Ci accolse una signora anziana un po’ ricurva, con un caschetto biondo e la vita cinta da un’alta cintura nera che stringeva una camicetta di seta color turchese. Mi ricordo che pensai che fosse deliziosa. Subito ci fece accomodare e chiamò il proprietario nonché cuoco, un certo Issa. Era un tipo robusto, con un faccione ornato dai lunghi baffi che coprivano delle labbra carnose e due occhi neri che a guardarli ti ricordavano le notti buie del deserto. Sembrava un tipo molto alla mano e dalla battuta facile. Ci fece accomodare in un tavolo posto in un angolino riservato e circondato da tre pareti fittamente addobbate da fotografie in bianco e nero della dinastia giordana. Per tutta la sera Issa non fece altro che scambiare battute con te, imboccandoti pane arabo caldo per farti assaggiare le sue salse. Tu lo trovasti divertente e un bravo adulatore capace di mettere a proprio agio i nuovi clienti e di tenersi stretto quelli già affezionati. Nonostante il clima molto familiare e il cibo ottimo, sentivo una certa ritrosia nei miei confronti. Quel suo non rivolgermi la parola, il modo di servirmi a occhi bassi mi facevano sentire a disagio, una presenza estranea, quasi non gradita. Quella volta pensai che era per colpa del mio modo di vestire o di stare seduta, mentre col tempo capii che era semplicemente lo scontro fra culture diverse a limitarci e la cosa mi diede ancora più fastidio quando, attraverso la tenda che dava sui corridoi delle cucine, sentii il tono con cui si rivolse alla cara signora dell’ingresso: trasudava di pungente superiorità, nonostante la donna lo superasse di gran lunga in educazione e numero di anni.

Dopo pochi minuti dal nostro ingresso, entrò nella nostra stessa sala una coppia. Lui era robusto con i capelli brizzolati, mentre lei, molto magra, lo superava di una spanna. Sembravano felici e nella mano di lei usciva, come un colorato fuoco d’artificio, uno stupendo mazzo di rose rosse. Mentre scambiavano alcune frasi con Issa, sentii che erano lì per festeggiare i loro otto anni di matrimonio, che avevano due figli e che avevano fatto di tutto per prendersi quella serata solo per loro. Questo mi mandò in crisi. Rimasi imbambolata a guardare il vuoto e quando mi chiedesti cosa avessi, non riuscii a rivelarti che noi eravamo diversi. Non io o te, intendiamoci, questo è normale,  ma io e te come coppia. Eravamo sposati da dieci anni e noi, quella frase, non l’avevamo mai detta e neanche mai pensata: “prendere una serata tutta per noi”. E mai negli ultimi anni ci guardavamo come facevano loro, né tanto meno tu avevi pensato di onorare la mia presenza accanto a te con delle rose rosse. “Soldi sprecati” dicevi, quando vedevi qualcuno uscire dal fioraio di fronte casa. E invece loro sembravano due piccioncini che, guardandosi negli occhi, tubavano. Lei ammiccante che sfiorava la spalla di lui, lui che le accarezzava il viso spostandole una ciocca di capelli.

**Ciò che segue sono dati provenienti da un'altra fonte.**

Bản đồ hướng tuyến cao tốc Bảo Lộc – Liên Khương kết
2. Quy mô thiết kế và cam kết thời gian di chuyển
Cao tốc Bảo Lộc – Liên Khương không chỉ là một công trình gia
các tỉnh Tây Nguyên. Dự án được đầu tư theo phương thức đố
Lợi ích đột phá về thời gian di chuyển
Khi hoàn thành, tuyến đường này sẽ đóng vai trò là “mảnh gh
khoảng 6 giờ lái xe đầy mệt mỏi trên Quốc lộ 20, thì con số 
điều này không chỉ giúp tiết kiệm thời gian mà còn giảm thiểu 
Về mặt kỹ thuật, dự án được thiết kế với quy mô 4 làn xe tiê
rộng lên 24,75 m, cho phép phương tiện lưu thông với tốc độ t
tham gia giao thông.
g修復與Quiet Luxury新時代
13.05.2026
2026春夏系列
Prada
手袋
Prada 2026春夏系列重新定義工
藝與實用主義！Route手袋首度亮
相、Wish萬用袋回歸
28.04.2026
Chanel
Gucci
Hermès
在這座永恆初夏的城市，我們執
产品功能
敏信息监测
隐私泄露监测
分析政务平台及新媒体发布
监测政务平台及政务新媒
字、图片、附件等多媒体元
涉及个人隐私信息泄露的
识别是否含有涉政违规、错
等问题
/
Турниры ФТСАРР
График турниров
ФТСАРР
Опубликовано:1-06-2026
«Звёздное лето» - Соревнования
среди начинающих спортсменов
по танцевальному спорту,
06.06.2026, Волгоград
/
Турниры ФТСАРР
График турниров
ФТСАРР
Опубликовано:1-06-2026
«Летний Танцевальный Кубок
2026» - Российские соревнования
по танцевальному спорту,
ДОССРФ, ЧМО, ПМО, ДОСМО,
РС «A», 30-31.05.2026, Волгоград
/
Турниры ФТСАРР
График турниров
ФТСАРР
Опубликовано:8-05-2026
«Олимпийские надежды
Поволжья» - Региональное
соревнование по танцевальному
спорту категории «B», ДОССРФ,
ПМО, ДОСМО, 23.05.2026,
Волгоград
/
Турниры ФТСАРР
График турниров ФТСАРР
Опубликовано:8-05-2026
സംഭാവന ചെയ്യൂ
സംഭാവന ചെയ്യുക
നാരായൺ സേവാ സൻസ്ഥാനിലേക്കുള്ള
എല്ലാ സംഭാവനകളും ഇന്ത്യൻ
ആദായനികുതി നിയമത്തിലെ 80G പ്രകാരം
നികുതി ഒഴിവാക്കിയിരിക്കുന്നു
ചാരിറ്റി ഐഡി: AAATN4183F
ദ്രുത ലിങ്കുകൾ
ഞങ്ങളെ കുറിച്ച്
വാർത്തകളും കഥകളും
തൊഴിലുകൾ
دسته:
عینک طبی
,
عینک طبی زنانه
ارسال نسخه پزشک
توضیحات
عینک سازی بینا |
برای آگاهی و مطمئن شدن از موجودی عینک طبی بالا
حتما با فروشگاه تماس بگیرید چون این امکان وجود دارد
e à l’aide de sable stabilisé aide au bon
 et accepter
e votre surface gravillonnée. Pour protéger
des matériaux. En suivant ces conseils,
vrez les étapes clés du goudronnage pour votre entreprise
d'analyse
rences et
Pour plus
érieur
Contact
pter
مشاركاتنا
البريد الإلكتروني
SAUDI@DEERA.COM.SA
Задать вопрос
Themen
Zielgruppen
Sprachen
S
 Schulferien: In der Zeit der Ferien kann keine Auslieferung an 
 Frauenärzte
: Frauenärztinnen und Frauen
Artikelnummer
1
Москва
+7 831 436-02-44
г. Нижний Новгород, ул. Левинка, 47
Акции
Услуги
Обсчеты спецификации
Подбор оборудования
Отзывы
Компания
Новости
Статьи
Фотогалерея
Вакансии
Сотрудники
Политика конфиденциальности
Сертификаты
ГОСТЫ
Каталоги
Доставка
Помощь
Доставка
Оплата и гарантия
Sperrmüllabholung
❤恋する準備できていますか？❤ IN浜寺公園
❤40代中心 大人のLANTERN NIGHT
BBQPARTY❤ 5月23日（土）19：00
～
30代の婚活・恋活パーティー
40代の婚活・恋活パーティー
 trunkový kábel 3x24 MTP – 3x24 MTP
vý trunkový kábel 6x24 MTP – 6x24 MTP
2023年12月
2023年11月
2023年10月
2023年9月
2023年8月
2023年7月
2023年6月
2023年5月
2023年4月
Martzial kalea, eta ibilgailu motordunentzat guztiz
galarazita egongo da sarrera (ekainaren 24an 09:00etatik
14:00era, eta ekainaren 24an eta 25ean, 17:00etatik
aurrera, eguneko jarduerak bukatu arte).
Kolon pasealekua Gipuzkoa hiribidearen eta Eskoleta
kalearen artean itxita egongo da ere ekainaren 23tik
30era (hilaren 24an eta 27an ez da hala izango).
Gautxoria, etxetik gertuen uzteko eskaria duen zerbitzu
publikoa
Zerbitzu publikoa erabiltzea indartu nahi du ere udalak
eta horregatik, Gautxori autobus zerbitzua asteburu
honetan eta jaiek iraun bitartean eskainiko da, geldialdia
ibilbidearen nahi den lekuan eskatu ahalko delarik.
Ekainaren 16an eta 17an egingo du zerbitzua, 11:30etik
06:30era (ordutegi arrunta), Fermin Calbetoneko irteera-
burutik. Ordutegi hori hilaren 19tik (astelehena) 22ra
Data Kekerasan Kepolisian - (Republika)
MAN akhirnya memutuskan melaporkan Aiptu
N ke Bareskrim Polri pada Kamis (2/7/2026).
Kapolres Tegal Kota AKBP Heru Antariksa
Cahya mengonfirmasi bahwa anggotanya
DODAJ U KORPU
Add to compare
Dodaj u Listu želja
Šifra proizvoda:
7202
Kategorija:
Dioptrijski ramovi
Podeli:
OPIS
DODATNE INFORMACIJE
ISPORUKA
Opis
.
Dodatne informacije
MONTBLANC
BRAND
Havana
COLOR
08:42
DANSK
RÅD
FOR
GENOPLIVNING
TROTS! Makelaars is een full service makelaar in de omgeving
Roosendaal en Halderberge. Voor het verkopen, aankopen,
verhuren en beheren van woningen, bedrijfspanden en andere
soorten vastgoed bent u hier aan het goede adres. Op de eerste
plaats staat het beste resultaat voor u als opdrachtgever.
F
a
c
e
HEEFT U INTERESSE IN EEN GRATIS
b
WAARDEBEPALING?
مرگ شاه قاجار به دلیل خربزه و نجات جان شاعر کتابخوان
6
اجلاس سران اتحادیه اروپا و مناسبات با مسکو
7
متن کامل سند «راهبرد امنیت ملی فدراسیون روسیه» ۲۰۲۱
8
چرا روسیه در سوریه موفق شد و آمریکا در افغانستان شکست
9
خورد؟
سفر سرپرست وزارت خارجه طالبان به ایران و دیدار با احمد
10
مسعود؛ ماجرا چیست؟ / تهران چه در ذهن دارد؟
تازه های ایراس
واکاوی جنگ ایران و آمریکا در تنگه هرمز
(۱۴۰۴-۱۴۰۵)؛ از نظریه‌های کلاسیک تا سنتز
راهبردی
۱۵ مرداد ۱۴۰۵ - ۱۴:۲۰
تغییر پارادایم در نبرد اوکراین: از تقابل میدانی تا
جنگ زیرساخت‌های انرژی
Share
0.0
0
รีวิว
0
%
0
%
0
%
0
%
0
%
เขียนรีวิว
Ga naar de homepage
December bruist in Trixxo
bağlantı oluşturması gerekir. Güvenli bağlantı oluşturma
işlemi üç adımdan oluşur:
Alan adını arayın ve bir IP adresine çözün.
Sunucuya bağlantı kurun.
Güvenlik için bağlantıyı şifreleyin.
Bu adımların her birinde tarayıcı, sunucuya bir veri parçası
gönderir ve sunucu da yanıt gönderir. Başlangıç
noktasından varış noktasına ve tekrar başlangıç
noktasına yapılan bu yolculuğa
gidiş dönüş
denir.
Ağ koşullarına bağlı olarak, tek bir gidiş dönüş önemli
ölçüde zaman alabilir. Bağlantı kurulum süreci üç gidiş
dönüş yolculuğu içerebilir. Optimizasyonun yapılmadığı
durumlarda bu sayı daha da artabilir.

In quel turbinio di carezze rubate con gli occhi, scivolai nell’immaginarmi il loro “dopo”: i bambini dai nonni, l’auto nel garage, la mano di lui che avida avrebbe iniziato ad accarezzarle le gambe dal ginocchio fin su, il bacino di lei che ruotava verso di lui in un atto di accettazione, le bocche che cercavano bocche, le bocche che cercavano colli e spalle ed orecchie e seni. E le mani ancora mani e ancora corpi. L’arrancare fino dentro casa, fino sul letto, lo spogliarsi veloci e poi, con un respiro e la consapevolezza del volersi gustare lentamente, piano piano per non far finire troppo presto il piacere di una serata speciale, rallentare.

Ecco Alfredo, questo avrei dovuto dirtelo anni fa.

Il nostro dopo fu, semplicemente, un ritorno a casa senza fremito, senza passione. Un lasciarsi scivolare dentro al letto silenziosi, voltandoci le spalle e con un tuo: “Ah però non sapevo che Issa volesse dire Gesù! Bella serata, buonanotte”.

E buonanotte Alfredo, anche questa volta.